APPLICATION OF ADASYN OVERSAMPLING TECHNIQUE ON K-NEAREST NEIGHBOR ALGORITHM

  • Herina Marlisa Statistics Study Program, Faculty of Mathematics and Natural Sciences, Universitas Tanjungpura, Indonesia
  • Neva Satyahadewi Statistics Study Program, Faculty of Mathematics and Natural Sciences, Universitas Tanjungpura, Indonesia https://orcid.org/0000-0001-8103-1797
  • Nurfitri Imro'ah Statistics Study Program, Faculty of Mathematics and Natural Sciences, Universitas Tanjungpura, Indonesia
  • Naomi Nessyana Debataraja Statistics Study Program, Faculty of Mathematics and Natural Sciences, Universitas Tanjungpura, Indonesia
Keywords: Adaptive Synthetic, Classification, Imbalanced Data, Diabetes Mellitus

Abstract

The K-Nearest Neighbor Algorithm is a commonly used data mining algorithm for classification due to its effectiveness with large datasets and noise.

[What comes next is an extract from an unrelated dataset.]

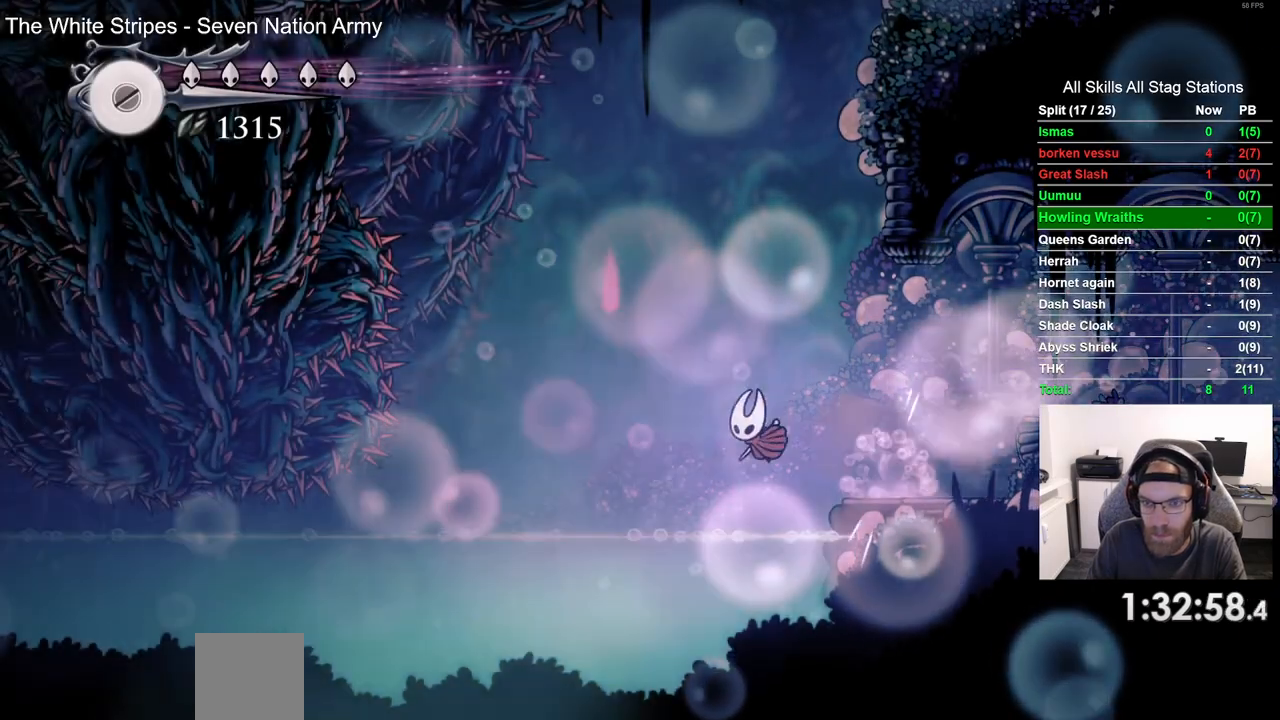
{"buttons": ["DPAD_LEFT"], "left_stick": "center", "right_stick": "center", "events": []}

However, class imbalance may impact classification results, where data with unbalanced classes may classify new data based on the majority class and ignore minority class data. The research analyzed whether applying the Adaptive Synthetic (ADASYN) oversampling technique in the K-Nearest Neighbor Algorithm can handle data imbalance problems. The study looks at the resulting accuracy, specificity, and sensitivity values. ADASYN oversamples the minority class data based on the model's difficulty level of data learning using distribution weights. This research uses the Pima Indian Diabetes Dataset from the Kaggle website. The dependent variable was diabetes mellitus status, while the independent variables were number of pregnancies, glucose levels, diastolic blood pressure, insulin levels, Body Mass Index (BMI), and age. The study found that the accuracy, specificity, and sensitivity values were 72.88%, 73.42%, and 71.79%, respectively. Based on the results of the analysis, it can be concluded that using ADASYN in the K-Nearest Neighbor Algorithm to classify diabetes mellitus in Pima Indian women is good enough to address imbalanced data. It is shown that the ADASYN oversampling technique can help the K-Nearest Neighbor Algorithm to classify new data without ignoring the data of the minority class.

Downloads

Download data is not yet available.

References

M. A. Muslim et al., Data Mining Algoritma C4.5. Semarang: UNNES Repository, 2019. Accessed: May 15, 2023. [Online]. Available: http://lib.unnes.ac.id/id/eprint/33080

Indrayanti, D. Sugianti, and M. A. Al Karomi, “Optimasi Parameter K pada Algoritma K-Nearest Neighbor untuk Klasifikasi Penyakit Diabetes Melitus,” Prosiding SNATIF, pp. 823–829, 2017, Accessed: Nov. 02, 2023. [Online]. Available: https://jurnal.umk.ac.id/index.php/SNA/article/view/1456

N. M. Putry and B. N. Sari, “Komparasi Algoritma KNN dan Naïve Bayes untuk Klasifikasi Diagnosis Penyakit Diabetes Mellitus,” EVOLUSI : Jurnal Sains dan Manajemen, vol. 10, no. 1, Sep. 2022, doi: 10.31294/evolusi.v10i1.12514.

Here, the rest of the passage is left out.